Problem requirements -
Please output the lines shown below exactly as they appear.

[Collected data entries]
* * *

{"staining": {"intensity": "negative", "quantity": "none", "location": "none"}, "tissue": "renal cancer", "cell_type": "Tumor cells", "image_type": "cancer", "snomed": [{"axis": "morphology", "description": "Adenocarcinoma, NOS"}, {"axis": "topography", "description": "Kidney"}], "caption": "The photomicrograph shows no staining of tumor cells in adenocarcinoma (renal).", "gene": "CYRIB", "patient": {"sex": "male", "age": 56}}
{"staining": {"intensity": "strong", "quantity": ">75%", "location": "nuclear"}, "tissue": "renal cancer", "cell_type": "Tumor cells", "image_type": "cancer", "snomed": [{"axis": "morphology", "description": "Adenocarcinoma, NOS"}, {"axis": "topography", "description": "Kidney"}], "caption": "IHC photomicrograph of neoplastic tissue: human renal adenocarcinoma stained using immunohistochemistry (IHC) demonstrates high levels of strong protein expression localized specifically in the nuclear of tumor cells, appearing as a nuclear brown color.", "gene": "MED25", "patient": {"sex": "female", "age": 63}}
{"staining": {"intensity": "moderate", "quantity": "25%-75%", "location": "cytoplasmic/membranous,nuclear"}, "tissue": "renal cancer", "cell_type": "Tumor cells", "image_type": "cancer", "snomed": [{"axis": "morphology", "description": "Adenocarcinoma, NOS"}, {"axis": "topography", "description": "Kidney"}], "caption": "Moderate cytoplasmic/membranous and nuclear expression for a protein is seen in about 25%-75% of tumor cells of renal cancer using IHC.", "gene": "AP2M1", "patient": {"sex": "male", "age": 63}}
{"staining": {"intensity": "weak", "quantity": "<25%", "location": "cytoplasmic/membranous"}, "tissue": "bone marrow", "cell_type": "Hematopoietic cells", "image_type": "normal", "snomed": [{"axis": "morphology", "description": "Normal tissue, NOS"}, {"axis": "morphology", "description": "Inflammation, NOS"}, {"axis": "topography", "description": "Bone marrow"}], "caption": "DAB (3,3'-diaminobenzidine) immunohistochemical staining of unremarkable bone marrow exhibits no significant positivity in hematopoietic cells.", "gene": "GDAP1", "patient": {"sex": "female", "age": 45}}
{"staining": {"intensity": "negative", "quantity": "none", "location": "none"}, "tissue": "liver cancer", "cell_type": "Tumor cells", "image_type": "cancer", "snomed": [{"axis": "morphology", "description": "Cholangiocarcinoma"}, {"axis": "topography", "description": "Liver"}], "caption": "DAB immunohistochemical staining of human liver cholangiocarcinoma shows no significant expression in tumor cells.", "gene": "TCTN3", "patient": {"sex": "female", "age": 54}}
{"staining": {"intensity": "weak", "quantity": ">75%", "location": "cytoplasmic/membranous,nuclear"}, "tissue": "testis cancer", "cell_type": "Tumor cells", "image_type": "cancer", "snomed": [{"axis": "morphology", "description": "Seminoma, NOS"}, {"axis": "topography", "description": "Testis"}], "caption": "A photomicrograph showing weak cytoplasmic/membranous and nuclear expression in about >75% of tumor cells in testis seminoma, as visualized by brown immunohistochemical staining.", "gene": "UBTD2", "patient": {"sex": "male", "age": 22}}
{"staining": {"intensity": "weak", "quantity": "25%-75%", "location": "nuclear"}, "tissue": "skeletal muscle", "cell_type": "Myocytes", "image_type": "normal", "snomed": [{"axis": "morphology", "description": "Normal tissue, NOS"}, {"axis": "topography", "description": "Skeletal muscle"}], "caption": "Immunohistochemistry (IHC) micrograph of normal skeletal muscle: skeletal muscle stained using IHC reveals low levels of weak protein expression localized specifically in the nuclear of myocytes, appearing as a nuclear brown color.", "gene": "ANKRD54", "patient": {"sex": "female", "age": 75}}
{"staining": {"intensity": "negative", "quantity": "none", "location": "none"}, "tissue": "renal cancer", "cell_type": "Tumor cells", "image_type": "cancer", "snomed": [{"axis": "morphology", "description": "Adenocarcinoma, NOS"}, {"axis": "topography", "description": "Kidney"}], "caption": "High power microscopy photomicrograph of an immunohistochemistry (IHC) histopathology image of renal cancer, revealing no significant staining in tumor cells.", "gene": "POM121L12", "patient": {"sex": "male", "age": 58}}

* * *

Finished task -
{"staining": {"intensity": "negative", "quantity": "none", "location": "none"}, "tissue": "renal cancer", "cell_type": "Tumor cells", "image_type": "cancer", "snomed": [{"axis": "morphology", "description": "Adenocarcinoma, NOS"}, {"axis": "topography", "description": "Kidney"}], "caption": "The photomicrograph shows no staining of tumor cells in adenocarcinoma (renal).", "gene": "CYRIB", "patient": {"sex": "male", "age": 56}}
{"staining": {"intensity": "strong", "quantity": ">75%", "location": "nuclear"}, "tissue": "renal cancer", "cell_type": "Tumor cells", "image_type": "cancer", "snomed": [{"axis": "morphology", "description": "Adenocarcinoma, NOS"}, {"axis": "topography", "description": "Kidney"}], "caption": "IHC photomicrograph of neoplastic tissue: human renal adenocarcinoma stained using immunohistochemistry (IHC) demonstrates high levels of strong protein expression localized specifically in the nuclear of tumor cells, appearing as a nuclear brown color.", "gene": "MED25", "patient": {"sex": "female", "age": 63}}
{"staining": {"intensity": "moderate", "quantity": "25%-75%", "location": "cytoplasmic/membranous,nuclear"}, "tissue": "renal cancer", "cell_type": "Tumor cells", "image_type": "cancer", "snomed": [{"axis": "morphology", "description": "Adenocarcinoma, NOS"}, {"axis": "topography", "description": "Kidney"}], "caption": "Moderate cytoplasmic/membranous and nuclear expression for a protein is seen in about 25%-75% of tumor cells of renal cancer using IHC.", "gene": "AP2M1", "patient": {"sex": "male", "age": 63}}
{"staining": {"intensity": "weak", "quantity": "<25%", "location": "cytoplasmic/membranous"}, "tissue": "bone marrow", "cell_type": "Hematopoietic cells", "image_type": "normal", "snomed": [{"axis": "morphology", "description": "Normal tissue, NOS"}, {"axis": "morphology", "description": "Inflammation, NOS"}, {"axis": "topography", "description": "Bone marrow"}], "caption": "DAB (3,3'-diaminobenzidine) immunohistochemical staining of unremarkable bone marrow exhibits no significant positivity in hematopoietic cells.", "gene": "GDAP1", "patient": {"sex": "female", "age": 45}}
{"staining": {"intensity": "negative", "quantity": "none", "location": "none"}, "tissue": "liver cancer", "cell_type": "Tumor cells", "image_type": "cancer", "snomed": [{"axis": "morphology", "description": "Cholangiocarcinoma"}, {"axis": "topography", "description": "Liver"}], "caption": "DAB immunohistochemical staining of human liver cholangiocarcinoma shows no significant expression in tumor cells.", "gene": "TCTN3", "patient": {"sex": "female", "age": 54}}
{"staining": {"intensity": "weak", "quantity": ">75%", "location": "cytoplasmic/membranous,nuclear"}, "tissue": "testis cancer", "cell_type": "Tumor cells", "image_type": "cancer", "snomed": [{"axis": "morphology", "description": "Seminoma, NOS"}, {"axis": "topography", "description": "Testis"}], "caption": "A photomicrograph showing weak cytoplasmic/membranous and nuclear expression in about >75% of tumor cells in testis seminoma, as visualized by brown immunohistochemical staining.", "gene": "UBTD2", "patient": {"sex": "male", "age": 22}}
{"staining": {"intensity": "weak", "quantity": "25%-75%", "location": "nuclear"}, "tissue": "skeletal muscle", "cell_type": "Myocytes", "image_type": "normal", "snomed": [{"axis": "morphology", "description": "Normal tissue, NOS"}, {"axis": "topography", "description": "Skeletal muscle"}], "caption": "Immunohistochemistry (IHC) micrograph of normal skeletal muscle: skeletal muscle stained using IHC reveals low levels of weak protein expression localized specifically in the nuclear of myocytes, appearing as a nuclear brown color.", "gene": "ANKRD54", "patient": {"sex": "female", "age": 75}}
{"staining": {"intensity": "negative", "quantity": "none", "location": "none"}, "tissue": "renal cancer", "cell_type": "Tumor cells", "image_type": "cancer", "snomed": [{"axis": "morphology", "description": "Adenocarcinoma, NOS"}, {"axis": "topography", "description": "Kidney"}], "caption": "High power microscopy photomicrograph of an immunohistochemistry (IHC) histopathology image of renal cancer, revealing no significant staining in tumor cells.", "gene": "POM121L12", "patient": {"sex": "male", "age": 58}}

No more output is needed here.